EXERCISE >> From the material below, copy every line that contains the string "imprint", where case counts.
###
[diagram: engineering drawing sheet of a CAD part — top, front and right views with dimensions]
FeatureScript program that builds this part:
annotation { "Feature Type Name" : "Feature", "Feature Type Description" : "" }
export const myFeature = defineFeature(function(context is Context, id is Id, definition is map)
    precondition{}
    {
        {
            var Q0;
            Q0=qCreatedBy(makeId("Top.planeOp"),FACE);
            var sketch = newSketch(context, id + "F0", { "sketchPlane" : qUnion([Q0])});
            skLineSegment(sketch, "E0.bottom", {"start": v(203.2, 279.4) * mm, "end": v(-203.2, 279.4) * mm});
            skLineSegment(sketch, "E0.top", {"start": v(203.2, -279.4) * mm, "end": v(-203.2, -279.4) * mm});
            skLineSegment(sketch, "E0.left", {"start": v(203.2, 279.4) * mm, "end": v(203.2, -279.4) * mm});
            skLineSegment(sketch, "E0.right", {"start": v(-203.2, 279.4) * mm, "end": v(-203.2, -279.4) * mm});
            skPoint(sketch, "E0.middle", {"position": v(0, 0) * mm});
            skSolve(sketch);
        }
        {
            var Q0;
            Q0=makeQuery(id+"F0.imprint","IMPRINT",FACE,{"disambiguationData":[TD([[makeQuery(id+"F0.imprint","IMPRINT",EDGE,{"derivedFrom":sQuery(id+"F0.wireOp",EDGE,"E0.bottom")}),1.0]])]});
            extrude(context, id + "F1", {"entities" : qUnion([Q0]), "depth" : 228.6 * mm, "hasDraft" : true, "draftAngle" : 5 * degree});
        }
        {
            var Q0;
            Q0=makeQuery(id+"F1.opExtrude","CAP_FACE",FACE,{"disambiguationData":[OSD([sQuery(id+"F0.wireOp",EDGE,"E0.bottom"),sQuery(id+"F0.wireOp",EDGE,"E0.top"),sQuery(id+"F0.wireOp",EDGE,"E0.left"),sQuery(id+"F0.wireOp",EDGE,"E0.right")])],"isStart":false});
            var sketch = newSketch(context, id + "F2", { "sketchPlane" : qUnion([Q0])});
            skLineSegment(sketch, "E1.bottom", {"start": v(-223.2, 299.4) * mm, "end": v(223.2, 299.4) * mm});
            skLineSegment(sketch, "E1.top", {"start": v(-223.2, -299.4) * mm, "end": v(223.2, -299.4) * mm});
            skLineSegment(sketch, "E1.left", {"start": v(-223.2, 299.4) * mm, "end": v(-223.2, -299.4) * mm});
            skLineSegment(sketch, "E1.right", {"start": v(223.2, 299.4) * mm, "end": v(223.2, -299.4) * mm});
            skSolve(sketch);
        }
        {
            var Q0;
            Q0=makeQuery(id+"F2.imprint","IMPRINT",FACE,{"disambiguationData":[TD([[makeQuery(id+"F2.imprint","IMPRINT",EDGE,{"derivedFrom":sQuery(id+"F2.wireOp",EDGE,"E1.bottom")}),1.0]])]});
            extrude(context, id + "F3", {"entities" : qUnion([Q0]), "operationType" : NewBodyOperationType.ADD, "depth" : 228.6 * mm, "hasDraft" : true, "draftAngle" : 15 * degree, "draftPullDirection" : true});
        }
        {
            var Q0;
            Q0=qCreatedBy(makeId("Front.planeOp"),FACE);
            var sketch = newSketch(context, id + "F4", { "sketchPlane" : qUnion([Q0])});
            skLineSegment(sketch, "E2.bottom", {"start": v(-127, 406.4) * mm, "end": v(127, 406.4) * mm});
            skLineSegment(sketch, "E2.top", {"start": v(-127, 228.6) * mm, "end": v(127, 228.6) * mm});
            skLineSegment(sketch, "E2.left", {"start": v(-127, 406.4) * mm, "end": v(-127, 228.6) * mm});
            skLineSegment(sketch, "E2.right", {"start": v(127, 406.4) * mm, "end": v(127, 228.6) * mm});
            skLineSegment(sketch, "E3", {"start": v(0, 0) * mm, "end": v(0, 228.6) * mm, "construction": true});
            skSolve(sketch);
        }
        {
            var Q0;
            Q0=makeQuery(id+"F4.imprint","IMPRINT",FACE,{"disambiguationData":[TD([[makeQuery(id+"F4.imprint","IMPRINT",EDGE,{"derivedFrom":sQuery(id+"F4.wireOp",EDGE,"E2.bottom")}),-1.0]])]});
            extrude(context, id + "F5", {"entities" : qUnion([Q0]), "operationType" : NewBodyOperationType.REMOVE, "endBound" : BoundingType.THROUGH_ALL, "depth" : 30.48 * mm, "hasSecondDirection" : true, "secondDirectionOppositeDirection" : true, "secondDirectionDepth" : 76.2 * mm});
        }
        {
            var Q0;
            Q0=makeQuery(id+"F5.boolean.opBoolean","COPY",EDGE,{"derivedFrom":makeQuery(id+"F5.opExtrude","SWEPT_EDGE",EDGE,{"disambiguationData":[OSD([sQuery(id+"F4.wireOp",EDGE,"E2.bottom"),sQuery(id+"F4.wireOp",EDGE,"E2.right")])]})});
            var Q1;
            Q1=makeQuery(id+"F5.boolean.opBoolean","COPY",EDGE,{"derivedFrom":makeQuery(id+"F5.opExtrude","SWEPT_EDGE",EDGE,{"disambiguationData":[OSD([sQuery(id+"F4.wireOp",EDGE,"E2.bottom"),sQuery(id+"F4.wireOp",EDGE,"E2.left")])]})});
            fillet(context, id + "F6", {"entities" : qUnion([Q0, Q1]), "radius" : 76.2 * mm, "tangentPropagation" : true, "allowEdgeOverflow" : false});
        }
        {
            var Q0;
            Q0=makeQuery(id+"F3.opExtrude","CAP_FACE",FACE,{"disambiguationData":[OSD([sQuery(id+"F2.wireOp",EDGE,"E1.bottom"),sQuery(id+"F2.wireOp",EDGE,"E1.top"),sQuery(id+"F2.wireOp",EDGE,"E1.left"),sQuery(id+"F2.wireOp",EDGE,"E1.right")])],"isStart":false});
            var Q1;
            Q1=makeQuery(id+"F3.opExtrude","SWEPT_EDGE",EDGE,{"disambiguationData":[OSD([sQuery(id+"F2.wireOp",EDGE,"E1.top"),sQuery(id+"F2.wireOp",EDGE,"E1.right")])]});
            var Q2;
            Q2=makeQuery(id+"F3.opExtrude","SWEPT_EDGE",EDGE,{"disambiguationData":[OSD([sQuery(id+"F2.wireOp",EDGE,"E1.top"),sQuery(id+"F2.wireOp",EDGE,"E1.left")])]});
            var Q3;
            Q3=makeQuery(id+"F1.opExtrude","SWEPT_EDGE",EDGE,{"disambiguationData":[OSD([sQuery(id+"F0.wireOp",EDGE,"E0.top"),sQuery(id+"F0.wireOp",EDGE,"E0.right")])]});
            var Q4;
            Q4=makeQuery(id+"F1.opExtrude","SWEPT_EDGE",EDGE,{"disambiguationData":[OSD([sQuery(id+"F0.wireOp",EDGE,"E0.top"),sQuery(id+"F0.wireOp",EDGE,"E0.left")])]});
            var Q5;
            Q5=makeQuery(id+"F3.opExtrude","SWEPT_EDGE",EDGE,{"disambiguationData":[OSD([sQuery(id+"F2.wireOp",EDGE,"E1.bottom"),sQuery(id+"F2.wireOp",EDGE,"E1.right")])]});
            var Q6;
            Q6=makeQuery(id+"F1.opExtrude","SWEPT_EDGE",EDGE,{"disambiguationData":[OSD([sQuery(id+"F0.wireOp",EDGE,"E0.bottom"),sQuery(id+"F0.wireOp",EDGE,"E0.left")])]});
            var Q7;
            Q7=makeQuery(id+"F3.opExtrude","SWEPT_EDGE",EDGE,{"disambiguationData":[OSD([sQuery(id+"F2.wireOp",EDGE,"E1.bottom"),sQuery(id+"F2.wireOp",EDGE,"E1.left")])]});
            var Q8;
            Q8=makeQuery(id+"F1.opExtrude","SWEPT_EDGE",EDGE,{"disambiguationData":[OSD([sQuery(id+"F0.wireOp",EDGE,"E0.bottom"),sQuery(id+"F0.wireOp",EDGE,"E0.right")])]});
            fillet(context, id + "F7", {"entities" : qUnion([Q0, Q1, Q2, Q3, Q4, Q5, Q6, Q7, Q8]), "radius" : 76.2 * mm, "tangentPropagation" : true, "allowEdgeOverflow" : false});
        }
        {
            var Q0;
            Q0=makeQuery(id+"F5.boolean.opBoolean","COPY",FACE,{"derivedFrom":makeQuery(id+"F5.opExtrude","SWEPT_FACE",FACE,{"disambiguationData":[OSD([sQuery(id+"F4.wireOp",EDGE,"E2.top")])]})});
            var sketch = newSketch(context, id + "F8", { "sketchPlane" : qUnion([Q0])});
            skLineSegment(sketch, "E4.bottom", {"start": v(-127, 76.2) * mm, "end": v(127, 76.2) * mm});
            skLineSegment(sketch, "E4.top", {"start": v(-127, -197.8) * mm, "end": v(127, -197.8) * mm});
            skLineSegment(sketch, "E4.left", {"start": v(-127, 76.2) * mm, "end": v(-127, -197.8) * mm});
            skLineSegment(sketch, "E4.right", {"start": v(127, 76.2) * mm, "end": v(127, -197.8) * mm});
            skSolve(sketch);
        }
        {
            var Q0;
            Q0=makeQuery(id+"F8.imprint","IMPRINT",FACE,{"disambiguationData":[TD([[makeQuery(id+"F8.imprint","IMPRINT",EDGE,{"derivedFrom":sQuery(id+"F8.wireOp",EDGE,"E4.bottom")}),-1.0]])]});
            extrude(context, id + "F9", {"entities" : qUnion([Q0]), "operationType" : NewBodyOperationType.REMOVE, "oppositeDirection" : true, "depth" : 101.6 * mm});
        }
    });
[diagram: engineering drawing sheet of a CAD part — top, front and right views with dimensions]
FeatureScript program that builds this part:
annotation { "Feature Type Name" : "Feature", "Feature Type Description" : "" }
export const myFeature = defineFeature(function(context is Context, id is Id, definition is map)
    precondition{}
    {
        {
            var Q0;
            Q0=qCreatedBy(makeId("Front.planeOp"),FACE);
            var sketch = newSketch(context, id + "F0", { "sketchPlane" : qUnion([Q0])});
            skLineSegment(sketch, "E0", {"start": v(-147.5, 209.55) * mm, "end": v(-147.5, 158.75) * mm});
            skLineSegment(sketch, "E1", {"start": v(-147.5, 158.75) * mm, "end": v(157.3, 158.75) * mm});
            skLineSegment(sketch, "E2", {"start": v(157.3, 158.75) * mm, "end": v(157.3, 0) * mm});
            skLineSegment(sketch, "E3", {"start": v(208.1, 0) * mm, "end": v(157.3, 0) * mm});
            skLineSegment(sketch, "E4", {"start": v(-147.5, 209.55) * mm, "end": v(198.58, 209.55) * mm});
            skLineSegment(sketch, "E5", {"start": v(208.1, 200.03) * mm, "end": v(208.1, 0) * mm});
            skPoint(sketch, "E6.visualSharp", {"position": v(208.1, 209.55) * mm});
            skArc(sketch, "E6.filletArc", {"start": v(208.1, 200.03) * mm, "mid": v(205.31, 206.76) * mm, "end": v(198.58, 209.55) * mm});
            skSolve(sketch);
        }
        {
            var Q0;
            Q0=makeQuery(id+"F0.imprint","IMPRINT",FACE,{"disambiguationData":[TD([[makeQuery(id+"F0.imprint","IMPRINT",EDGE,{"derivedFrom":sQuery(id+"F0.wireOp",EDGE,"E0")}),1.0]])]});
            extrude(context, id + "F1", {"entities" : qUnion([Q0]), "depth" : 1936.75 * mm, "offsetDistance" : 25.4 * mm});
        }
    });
###
THE OUTPUT >>
            Q0=makeQuery(id+"F0.imprint","IMPRINT",FACE,{"disambiguationData":[TD([[makeQuery(id+"F0.imprint","IMPRINT",EDGE,{"derivedFrom":sQuery(id+"F0.wireOp",EDGE,"E0.bottom")}),1.0]])]});
            Q0=makeQuery(id+"F2.imprint","IMPRINT",FACE,{"disambiguationData":[TD([[makeQuery(id+"F2.imprint","IMPRINT",EDGE,{"derivedFrom":sQuery(id+"F2.wireOp",EDGE,"E1.bottom")}),1.0]])]});
            Q0=makeQuery(id+"F4.imprint","IMPRINT",FACE,{"disambiguationData":[TD([[makeQuery(id+"F4.imprint","IMPRINT",EDGE,{"derivedFrom":sQuery(id+"F4.wireOp",EDGE,"E2.bottom")}),-1.0]])]});
            Q0=makeQuery(id+"F8.imprint","IMPRINT",FACE,{"disambiguationData":[TD([[makeQuery(id+"F8.imprint","IMPRINT",EDGE,{"derivedFrom":sQuery(id+"F8.wireOp",EDGE,"E4.bottom")}),-1.0]])]});
            Q0=makeQuery(id+"F0.imprint","IMPRINT",FACE,{"disambiguationData":[TD([[makeQuery(id+"F0.imprint","IMPRINT",EDGE,{"derivedFrom":sQuery(id+"F0.wireOp",EDGE,"E0")}),1.0]])]});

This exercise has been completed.